== EXTRACTED MATERIAL ==
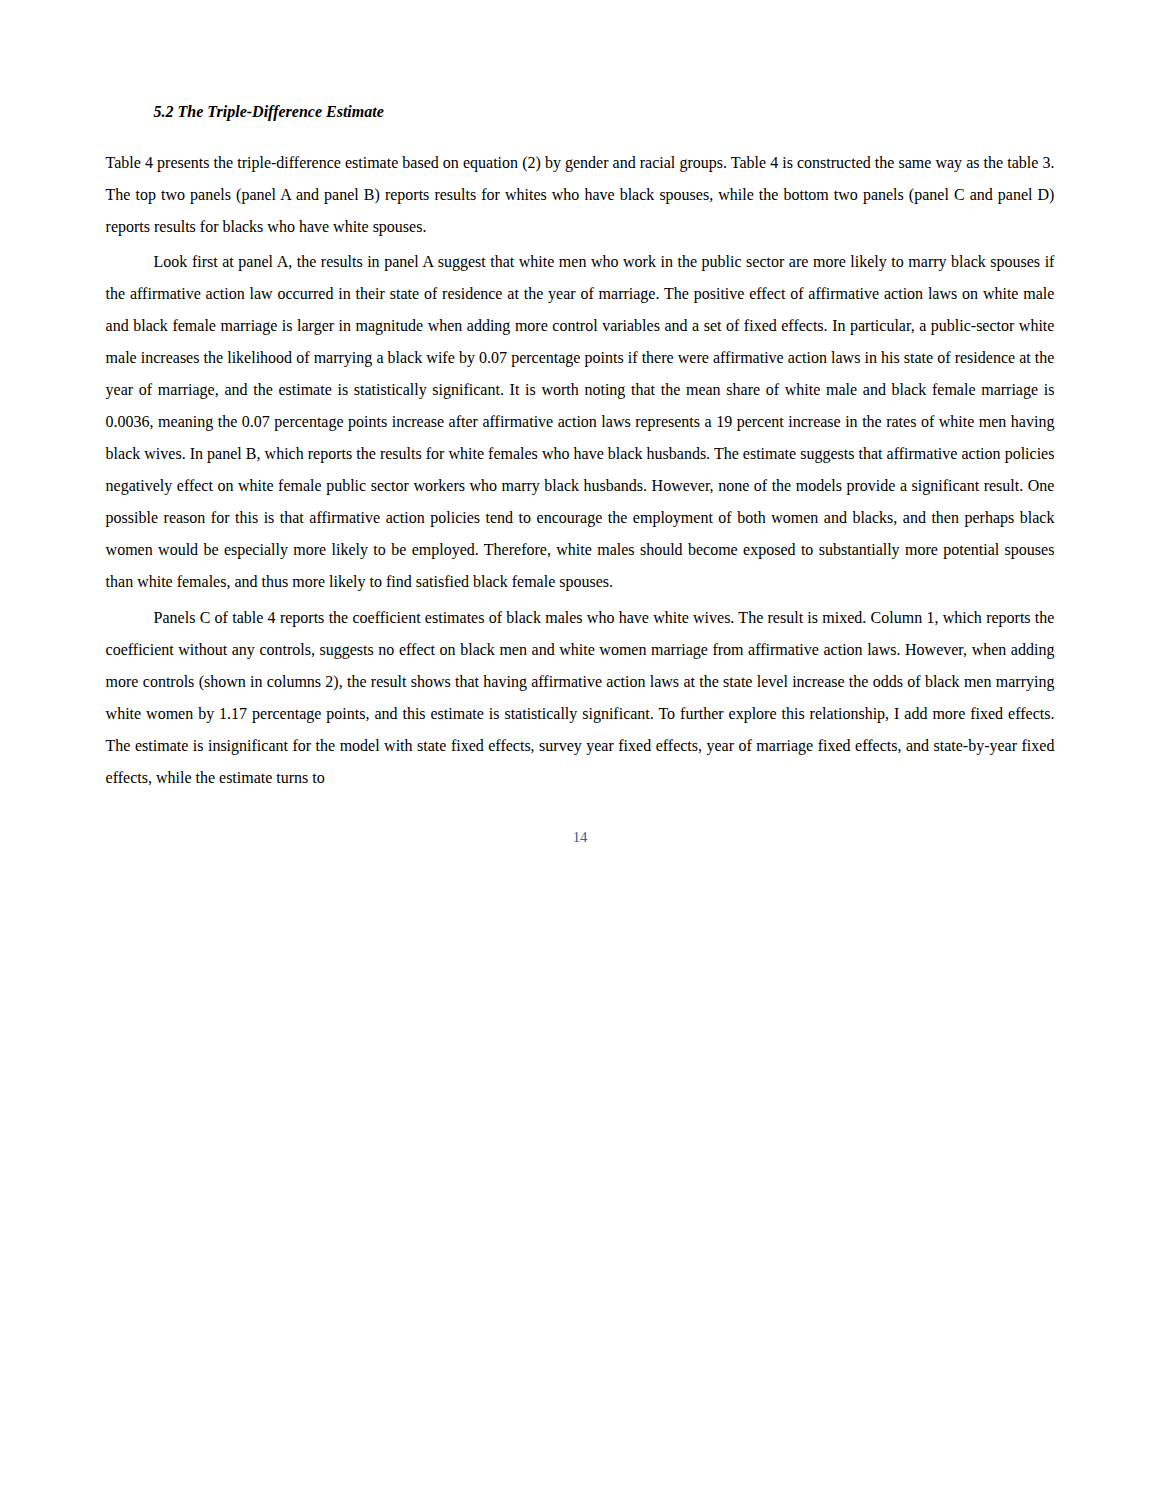5.2 The Triple-Difference Estimate
Table 4 presents the triple-difference estimate based on equation (2) by gender and racial groups. Table 4 is constructed the same way as the table 3. The top two panels (panel A and panel B) reports results for whites who have black spouses, while the bottom two panels (panel C and panel D) reports results for blacks who have white spouses.
Look first at panel A, the results in panel A suggest that white men who work in the public sector are more likely to marry black spouses if the affirmative action law occurred in their state of residence at the year of marriage. The positive effect of affirmative action laws on white male and black female marriage is larger in magnitude when adding more control variables and a set of fixed effects. In particular, a public-sector white male increases the likelihood of marrying a black wife by 0.07 percentage points if there were affirmative action laws in his state of residence at the year of marriage, and the estimate is statistically significant. It is worth noting that the mean share of white male and black female marriage is 0.0036, meaning the 0.07 percentage points increase after affirmative action laws represents a 19 percent increase in the rates of white men having black wives. In panel B, which reports the results for white females who have black husbands. The estimate suggests that affirmative action policies negatively effect on white female public sector workers who marry black husbands. However, none of the models provide a significant result. One possible reason for this is that affirmative action policies tend to encourage the employment of both women and blacks, and then perhaps black women would be especially more likely to be employed. Therefore, white males should become exposed to substantially more potential spouses than white females, and thus more likely to find satisfied black female spouses.
Panels C of table 4 reports the coefficient estimates of black males who have white wives. The result is mixed. Column 1, which reports the coefficient without any controls, suggests no effect on black men and white women marriage from affirmative action laws. However, when adding more controls (shown in columns 2), the result shows that having affirmative action laws at the state level increase the odds of black men marrying white women by 1.17 percentage points, and this estimate is statistically significant. To further explore this relationship, I add more fixed effects. The estimate is insignificant for the model with state fixed effects, survey year fixed effects, year of marriage fixed effects, and state-by-year fixed effects, while the estimate turns to
14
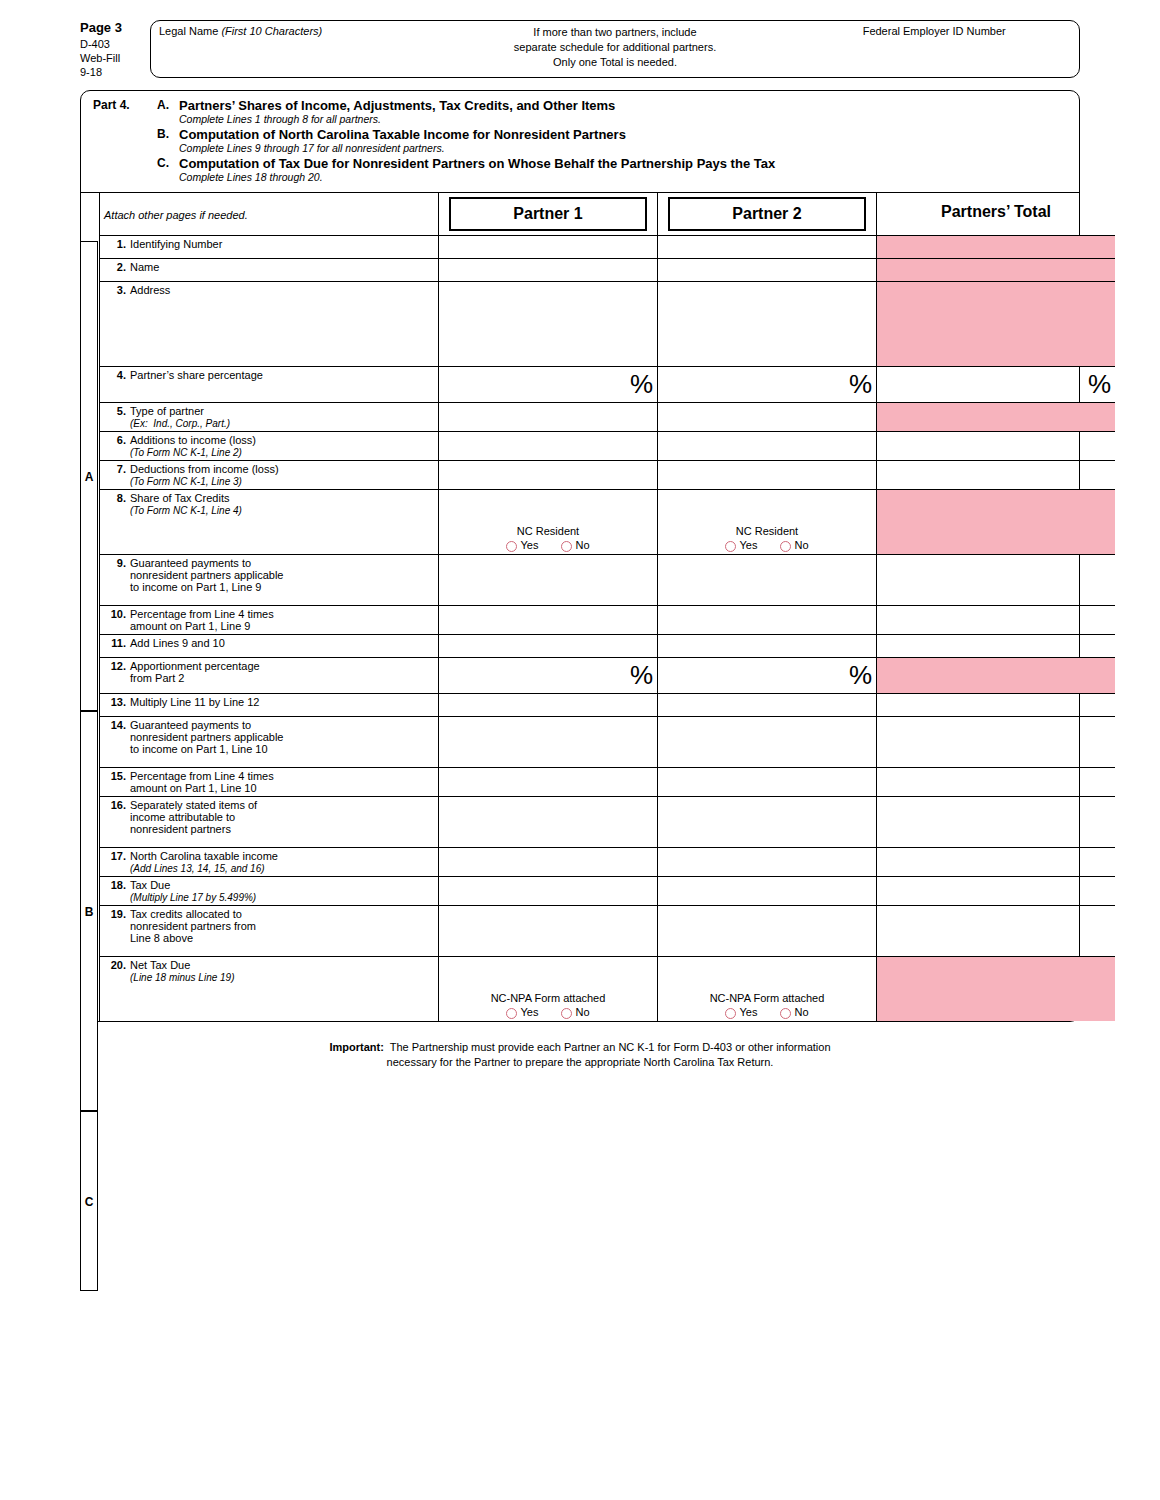Page 3
D-403
Web-Fill
9-18
Legal Name (First 10 Characters)
If more than two partners, include
separate schedule for additional partners.
Only one Total is needed.
Federal Employer ID Number
| Part 4. | A. | Partners’ Shares of Income, Adjustments, Tax Credits, and Other Items Complete Lines 1 through 8 for all partners. |
| | B. | Computation of North Carolina Taxable Income for Nonresident Partners Complete Lines 9 through 17 for all nonresident partners. |
| | C. | Computation of Tax Due for Nonresident Partners on Whose Behalf the Partnership Pays the Tax Complete Lines 18 through 20. |
A
B
C
| Attach other pages if needed. | Partner 1 | Partner 2 | Partners’ Total |
| 1. Identifying Number | | | |
| 2. Name | | | |
| 3. Address | | | |
| 4. Partner’s share percentage | % | % | % |
| 5. Type of partner (Ex: Ind., Corp., Part.) | | | |
| 6. Additions to income (loss) (To Form NC K-1, Line 2) | | | |
| 7. Deductions from income (loss) (To Form NC K-1, Line 3) | | | |
| 8. Share of Tax Credits (To Form NC K-1, Line 4) | NC Resident Yes No | NC Resident Yes No | |
| 9. Guaranteed payments to nonresident partners applicable to income on Part 1, Line 9 | | | |
| 10. Percentage from Line 4 times amount on Part 1, Line 9 | | | |
| 11. Add Lines 9 and 10 | | | |
| 12. Apportionment percentage from Part 2 | % | % | |
| 13. Multiply Line 11 by Line 12 | | | |
| 14. Guaranteed payments to nonresident partners applicable to income on Part 1, Line 10 | | | |
| 15. Percentage from Line 4 times amount on Part 1, Line 10 | | | |
| 16. Separately stated items of income attributable to nonresident partners | | | |
| 17. North Carolina taxable income (Add Lines 13, 14, 15, and 16) | | | |
| 18. Tax Due (Multiply Line 17 by 5.499%) | | | |
| 19. Tax credits allocated to nonresident partners from Line 8 above | | | |
| 20. Net Tax Due (Line 18 minus Line 19) | NC-NPA Form attached Yes No | NC-NPA Form attached Yes No | |
Important: The Partnership must provide each Partner an NC K-1 for Form D-403 or other information
necessary for the Partner to prepare the appropriate North Carolina Tax Return.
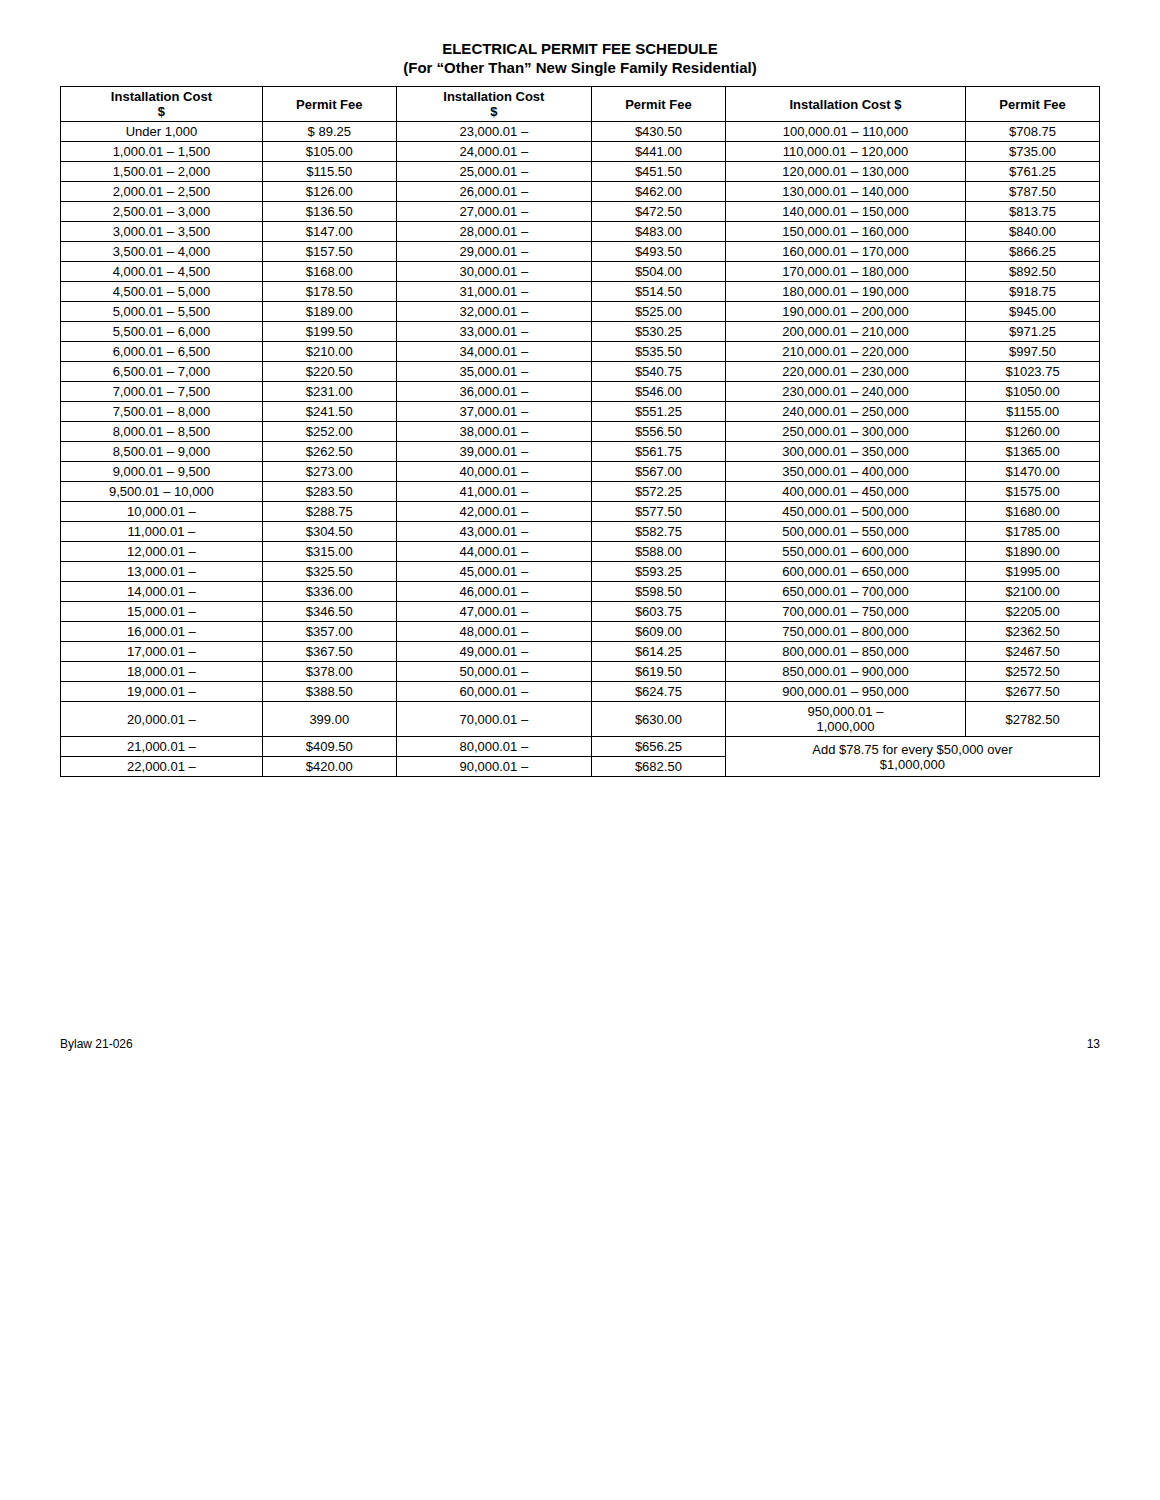ELECTRICAL PERMIT FEE SCHEDULE
(For “Other Than” New Single Family Residential)
| Installation Cost $ | Permit Fee | Installation Cost $ | Permit Fee | Installation Cost $ | Permit Fee |
| --- | --- | --- | --- | --- | --- |
| Under 1,000 | $ 89.25 | 23,000.01 – | $430.50 | 100,000.01 – 110,000 | $708.75 |
| 1,000.01 – 1,500 | $105.00 | 24,000.01 – | $441.00 | 110,000.01 – 120,000 | $735.00 |
| 1,500.01 – 2,000 | $115.50 | 25,000.01 – | $451.50 | 120,000.01 – 130,000 | $761.25 |
| 2,000.01 – 2,500 | $126.00 | 26,000.01 – | $462.00 | 130,000.01 – 140,000 | $787.50 |
| 2,500.01 – 3,000 | $136.50 | 27,000.01 – | $472.50 | 140,000.01 – 150,000 | $813.75 |
| 3,000.01 – 3,500 | $147.00 | 28,000.01 – | $483.00 | 150,000.01 – 160,000 | $840.00 |
| 3,500.01 – 4,000 | $157.50 | 29,000.01 – | $493.50 | 160,000.01 – 170,000 | $866.25 |
| 4,000.01 – 4,500 | $168.00 | 30,000.01 – | $504.00 | 170,000.01 – 180,000 | $892.50 |
| 4,500.01 – 5,000 | $178.50 | 31,000.01 – | $514.50 | 180,000.01 – 190,000 | $918.75 |
| 5,000.01 – 5,500 | $189.00 | 32,000.01 – | $525.00 | 190,000.01 – 200,000 | $945.00 |
| 5,500.01 – 6,000 | $199.50 | 33,000.01 – | $530.25 | 200,000.01 – 210,000 | $971.25 |
| 6,000.01 – 6,500 | $210.00 | 34,000.01 – | $535.50 | 210,000.01 – 220,000 | $997.50 |
| 6,500.01 – 7,000 | $220.50 | 35,000.01 – | $540.75 | 220,000.01 – 230,000 | $1023.75 |
| 7,000.01 – 7,500 | $231.00 | 36,000.01 – | $546.00 | 230,000.01 – 240,000 | $1050.00 |
| 7,500.01 – 8,000 | $241.50 | 37,000.01 – | $551.25 | 240,000.01 – 250,000 | $1155.00 |
| 8,000.01 – 8,500 | $252.00 | 38,000.01 – | $556.50 | 250,000.01 – 300,000 | $1260.00 |
| 8,500.01 – 9,000 | $262.50 | 39,000.01 – | $561.75 | 300,000.01 – 350,000 | $1365.00 |
| 9,000.01 – 9,500 | $273.00 | 40,000.01 – | $567.00 | 350,000.01 – 400,000 | $1470.00 |
| 9,500.01 – 10,000 | $283.50 | 41,000.01 – | $572.25 | 400,000.01 – 450,000 | $1575.00 |
| 10,000.01 – | $288.75 | 42,000.01 – | $577.50 | 450,000.01 – 500,000 | $1680.00 |
| 11,000.01 – | $304.50 | 43,000.01 – | $582.75 | 500,000.01 – 550,000 | $1785.00 |
| 12,000.01 – | $315.00 | 44,000.01 – | $588.00 | 550,000.01 – 600,000 | $1890.00 |
| 13,000.01 – | $325.50 | 45,000.01 – | $593.25 | 600,000.01 – 650,000 | $1995.00 |
| 14,000.01 – | $336.00 | 46,000.01 – | $598.50 | 650,000.01 – 700,000 | $2100.00 |
| 15,000.01 – | $346.50 | 47,000.01 – | $603.75 | 700,000.01 – 750,000 | $2205.00 |
| 16,000.01 – | $357.00 | 48,000.01 – | $609.00 | 750,000.01 – 800,000 | $2362.50 |
| 17,000.01 – | $367.50 | 49,000.01 – | $614.25 | 800,000.01 – 850,000 | $2467.50 |
| 18,000.01 – | $378.00 | 50,000.01 – | $619.50 | 850,000.01 – 900,000 | $2572.50 |
| 19,000.01 – | $388.50 | 60,000.01 – | $624.75 | 900,000.01 – 950,000 | $2677.50 |
| 20,000.01 – | 399.00 | 70,000.01 – | $630.00 | 950,000.01 – 1,000,000 | $2782.50 |
| 21,000.01 – | $409.50 | 80,000.01 – | $656.25 | Add $78.75 for every $50,000 over $1,000,000 |
| 22,000.01 – | $420.00 | 90,000.01 – | $682.50 |
Bylaw 21-026 13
===
THE PROBLEM:
In the records above, find the line containing "1,000,000 | $2782.50 |" and print it and every later line exactly, through the last one.

ANSWER BELOW:
| 20,000.01 – | 399.00 | 70,000.01 – | $630.00 | 950,000.01 – 1,000,000 | $2782.50 |
| 21,000.01 – | $409.50 | 80,000.01 – | $656.25 | Add $78.75 for every $50,000 over $1,000,000 |
| 22,000.01 – | $420.00 | 90,000.01 – | $682.50 |
Bylaw 21-026 13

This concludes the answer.